Arbeitsabläufe in der Backstube sollen optimiert werden

Als eine weitere Aufgabe haben sowohl Sturm als auch sein „Adoptiv-Senior“, wie er ihn liebevoll nennt, die Optimierung der Arbeitsabläufe in der Backstube ausgemacht. Schon jetzt ist es bei Nieland so, dass die Bäcker erst um 3 Uhr morgens, statt wie früher um 1 Uhr mit der Arbeit beginnen. Zukünftig soll es, so auch der deutschlandweite Trend, für die meisten erst um 6 Uhr losgehen, was den Beruf attraktiver machen würde.

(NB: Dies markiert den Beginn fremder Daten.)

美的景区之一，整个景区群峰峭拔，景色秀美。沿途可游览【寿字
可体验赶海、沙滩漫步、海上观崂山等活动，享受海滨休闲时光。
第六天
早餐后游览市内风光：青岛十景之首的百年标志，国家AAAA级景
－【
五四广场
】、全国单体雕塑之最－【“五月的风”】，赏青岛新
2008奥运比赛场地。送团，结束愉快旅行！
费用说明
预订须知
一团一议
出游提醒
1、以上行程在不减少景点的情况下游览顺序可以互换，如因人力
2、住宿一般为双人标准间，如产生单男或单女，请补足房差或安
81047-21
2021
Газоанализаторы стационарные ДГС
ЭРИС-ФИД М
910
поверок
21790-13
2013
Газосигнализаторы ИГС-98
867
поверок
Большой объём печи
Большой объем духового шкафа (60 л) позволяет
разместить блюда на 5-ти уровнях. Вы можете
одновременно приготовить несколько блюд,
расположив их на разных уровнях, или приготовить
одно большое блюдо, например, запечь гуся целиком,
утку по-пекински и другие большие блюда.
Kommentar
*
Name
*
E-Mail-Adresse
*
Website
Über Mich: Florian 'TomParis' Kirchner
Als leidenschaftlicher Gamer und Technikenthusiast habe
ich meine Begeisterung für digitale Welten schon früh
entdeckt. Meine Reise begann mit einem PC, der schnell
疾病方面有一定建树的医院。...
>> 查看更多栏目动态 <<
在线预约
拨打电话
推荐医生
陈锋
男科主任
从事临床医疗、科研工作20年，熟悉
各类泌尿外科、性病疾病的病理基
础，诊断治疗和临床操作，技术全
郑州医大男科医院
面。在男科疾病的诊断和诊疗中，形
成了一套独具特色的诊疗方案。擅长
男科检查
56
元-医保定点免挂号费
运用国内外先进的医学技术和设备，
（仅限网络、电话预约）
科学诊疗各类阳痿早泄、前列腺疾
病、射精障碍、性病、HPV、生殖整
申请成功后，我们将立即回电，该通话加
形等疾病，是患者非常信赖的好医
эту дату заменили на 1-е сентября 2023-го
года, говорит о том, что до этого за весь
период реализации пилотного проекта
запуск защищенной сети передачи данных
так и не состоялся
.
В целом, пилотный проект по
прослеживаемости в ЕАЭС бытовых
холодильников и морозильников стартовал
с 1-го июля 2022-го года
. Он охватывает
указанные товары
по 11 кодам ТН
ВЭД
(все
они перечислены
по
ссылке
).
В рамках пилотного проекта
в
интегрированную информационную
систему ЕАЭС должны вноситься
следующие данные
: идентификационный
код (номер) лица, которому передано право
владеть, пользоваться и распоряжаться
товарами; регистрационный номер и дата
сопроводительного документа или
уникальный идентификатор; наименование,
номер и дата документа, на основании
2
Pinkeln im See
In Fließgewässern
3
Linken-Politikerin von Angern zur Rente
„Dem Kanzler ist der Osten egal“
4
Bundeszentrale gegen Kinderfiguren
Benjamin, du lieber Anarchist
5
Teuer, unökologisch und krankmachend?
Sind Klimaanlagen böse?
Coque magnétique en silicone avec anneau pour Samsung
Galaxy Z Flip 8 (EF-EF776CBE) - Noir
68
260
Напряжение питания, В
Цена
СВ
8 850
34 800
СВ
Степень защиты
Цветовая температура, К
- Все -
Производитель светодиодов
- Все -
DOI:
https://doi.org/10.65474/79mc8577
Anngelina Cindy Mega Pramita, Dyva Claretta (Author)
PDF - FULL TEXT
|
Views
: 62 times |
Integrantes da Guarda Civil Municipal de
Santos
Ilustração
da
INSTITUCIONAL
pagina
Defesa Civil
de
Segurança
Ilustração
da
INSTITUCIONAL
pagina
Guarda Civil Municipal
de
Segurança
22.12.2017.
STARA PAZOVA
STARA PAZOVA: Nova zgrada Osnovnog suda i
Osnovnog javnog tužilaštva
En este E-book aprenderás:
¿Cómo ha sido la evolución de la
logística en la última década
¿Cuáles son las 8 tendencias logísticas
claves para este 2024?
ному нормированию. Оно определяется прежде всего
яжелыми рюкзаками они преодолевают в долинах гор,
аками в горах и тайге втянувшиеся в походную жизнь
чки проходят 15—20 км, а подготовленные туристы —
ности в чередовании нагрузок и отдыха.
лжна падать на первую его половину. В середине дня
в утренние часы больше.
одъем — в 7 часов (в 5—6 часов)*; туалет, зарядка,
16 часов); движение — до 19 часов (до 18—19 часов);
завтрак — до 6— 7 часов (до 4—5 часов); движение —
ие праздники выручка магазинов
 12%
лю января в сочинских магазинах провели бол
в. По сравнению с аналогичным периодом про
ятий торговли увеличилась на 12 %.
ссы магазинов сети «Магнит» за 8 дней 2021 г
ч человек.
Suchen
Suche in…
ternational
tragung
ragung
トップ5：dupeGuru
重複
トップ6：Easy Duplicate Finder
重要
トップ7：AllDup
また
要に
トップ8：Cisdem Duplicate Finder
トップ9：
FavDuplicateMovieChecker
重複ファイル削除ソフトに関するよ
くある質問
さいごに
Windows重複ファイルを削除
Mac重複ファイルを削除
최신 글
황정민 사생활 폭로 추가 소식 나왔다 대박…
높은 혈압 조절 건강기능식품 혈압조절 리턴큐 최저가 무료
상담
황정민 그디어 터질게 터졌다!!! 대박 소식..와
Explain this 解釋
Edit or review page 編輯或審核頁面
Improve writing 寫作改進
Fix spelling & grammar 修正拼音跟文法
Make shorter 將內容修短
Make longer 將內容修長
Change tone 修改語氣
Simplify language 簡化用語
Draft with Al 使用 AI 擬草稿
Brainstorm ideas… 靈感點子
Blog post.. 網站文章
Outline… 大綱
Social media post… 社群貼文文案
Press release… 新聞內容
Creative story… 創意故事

Die Schlüssel dazu sollen Modernisierung, Lagerfläche und Zeit sein. Die Backwaren können dann also jeweils einen Tag früher vorproduziert und dann länger in kühler Umgebung gelagert werden. Und das würde nicht nur den Arbeitszeiten, sondern auch den Produkten gut tun, wie Frank Nieland erläutert: „Zeit ist Geschmack. Und Zeit kann nur eine Handwerksbäckerei haben, denn Zeit ist Geld.“

Das Traditionsunternehmen positioniert sich somit in die entgegengesetzte Richtung der großen Back-Industrie. Zufriedene und auch neue Kunden bestätigen Sturm und Nieland auf diesem Weg und das entgegen dem vielzitierten Bäckereien-Sterben. „Mittlerweile sieht man – Gott sei Dank – eine Trendwende“, erklärt Alexander Sturm. Immer häufiger seien Kunden nun bereit, etwas mehr zu bezahlen. Für sie soll sich unter neuer Führung indes nicht viel ändern. „Am schönsten ist, wenn die Kunden sagen: Das schmeckt wie bei Nieland, aber jetzt gibt’s noch mehr Interessantes“, hält Frank Nieland fest.